Start of Text segment

Researcher uses a plant grown vaccine to help fight breast cancer

At fifteen, Dr. Nicole Steinmetz was at an international figure skating competition in Columbia, thousands of miles away from her home in Germany. So far out of her comfort zone, Steinmetz had to learn to be independent at an earlier age than most.

She believes that this helped to give her the self-reliance that she has today, which she brings to her research at Case Western Reserve University. Steinmetz, an associate professor of biomedical engineering, is studying how to grow a virus in a plant that could eventually be used to create a vaccine against breast cancer.

Steinmetz is attaching the virus to a peptide which is dense on the surface of certain breast cancer cells. She believes that this will make the immune system attack the peptide and create antibodies, which would then attack the cancer cells.

Normally, the immune system wouldn’t attack these cells because it wouldn’t recognize the peptides. However, with the virus, the immune system would recognize the peptides as foreign and attack them, as well as the cancer cells. This would help treat cancer without harming normal cells.

“The most fascinating, but also the most complicated, is the immune system,” said Steinmetz. “If we could trick the immune system to fight tumor cells, it would be the most powerful treatment of all.”

Steinmetz explains that viruses are excellent for medical treatments. They are large enough that they can have thousands of peptides fused to them, but they are also small enough that they can go through membranes in the body that other pathogens can’t.

In the first step of her research, Steinmetz uses a plant to grow the virus, with the peptide attached, to form the vaccine. According to Steinmetz, a person could be vaccinated just by eating this plant.

Steinmetz is studying virus production in plants that are edible because she hopes that this could be the method of vaccination against breast cancer. Some third world countries, who do not have much access to sterile facilities that regular vaccines can be grown or stored in, would be able to access the vaccine much more readily in this form. Also, plants are easy to grow, and could be grown simply using genetic clones, making producing a safe vaccine far simpler.

“All we need is dirt, sunlight and some seeds,” she said.

Still, Steinmetz’s work is quite complex, and, like many researchers, she can find herself in back-to-back meetings for most of the day. She’ll take a breather, if only to respond to emails. At the same time, though, she likes to take a step back and enjoy it.

She came to CWRU, after England and California, because of how tied the biomedical engineering department was to the School of Medicine.

“That was attractive to me,” said Steinmetz. “The basic science, the engineering and the medical sciences combined on one campus.”

End of Text segment

→ Actions to take:
• A. In the article on the plant-grown breast cancer vaccine, what subject is Steinmetz an associate professor of?
• B. Copy the stretch of the breast cancer vaccine article from "Steinmetz is attaching" through "harming normal cells.", renaming "antibodies" as "immune proteins".

Start of Data for review

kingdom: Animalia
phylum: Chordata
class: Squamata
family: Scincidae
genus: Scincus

End of Data for review
Start of Data for review

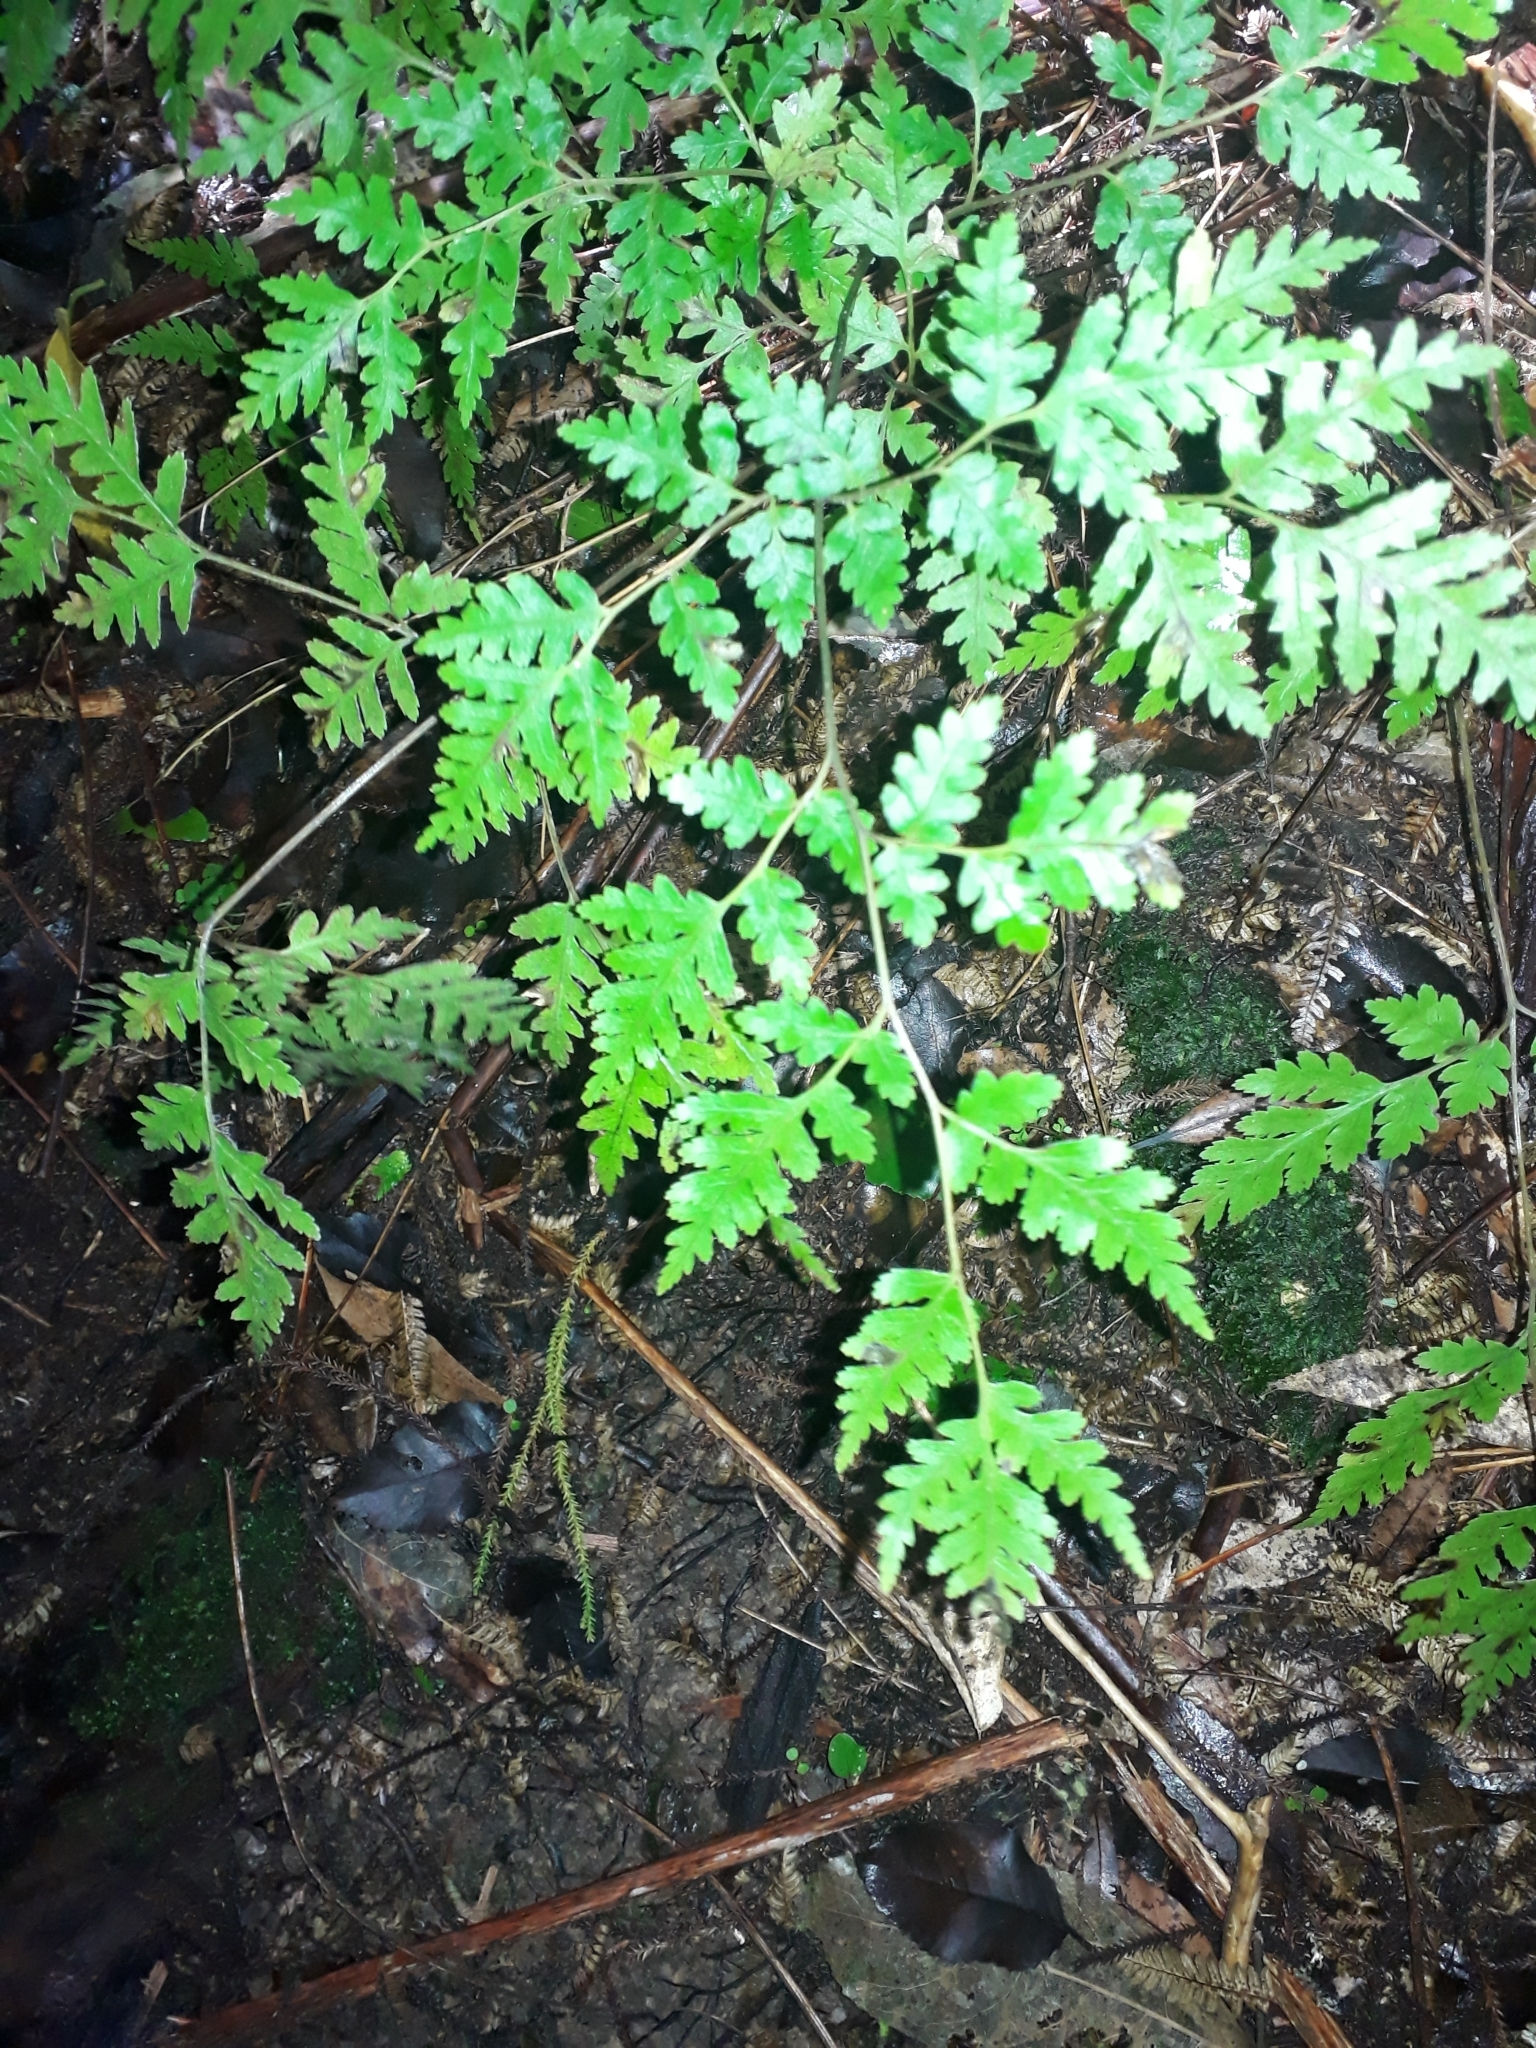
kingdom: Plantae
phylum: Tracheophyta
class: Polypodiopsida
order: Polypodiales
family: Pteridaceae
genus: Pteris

End of Data for review

→ Task answers:
• A. Biomedical engineering.

• B.
Steinmetz is attaching the virus to a peptide which is dense on the surface of certain breast cancer cells. She believes that this will make the immune system attack the peptide and create immune proteins, which would then attack the cancer cells.

Normally, the immune system wouldn’t attack these cells because it wouldn’t recognize the peptides. However, with the virus, the immune system would recognize the peptides as foreign and attack them, as well as the cancer cells. This would help treat cancer without harming normal cells.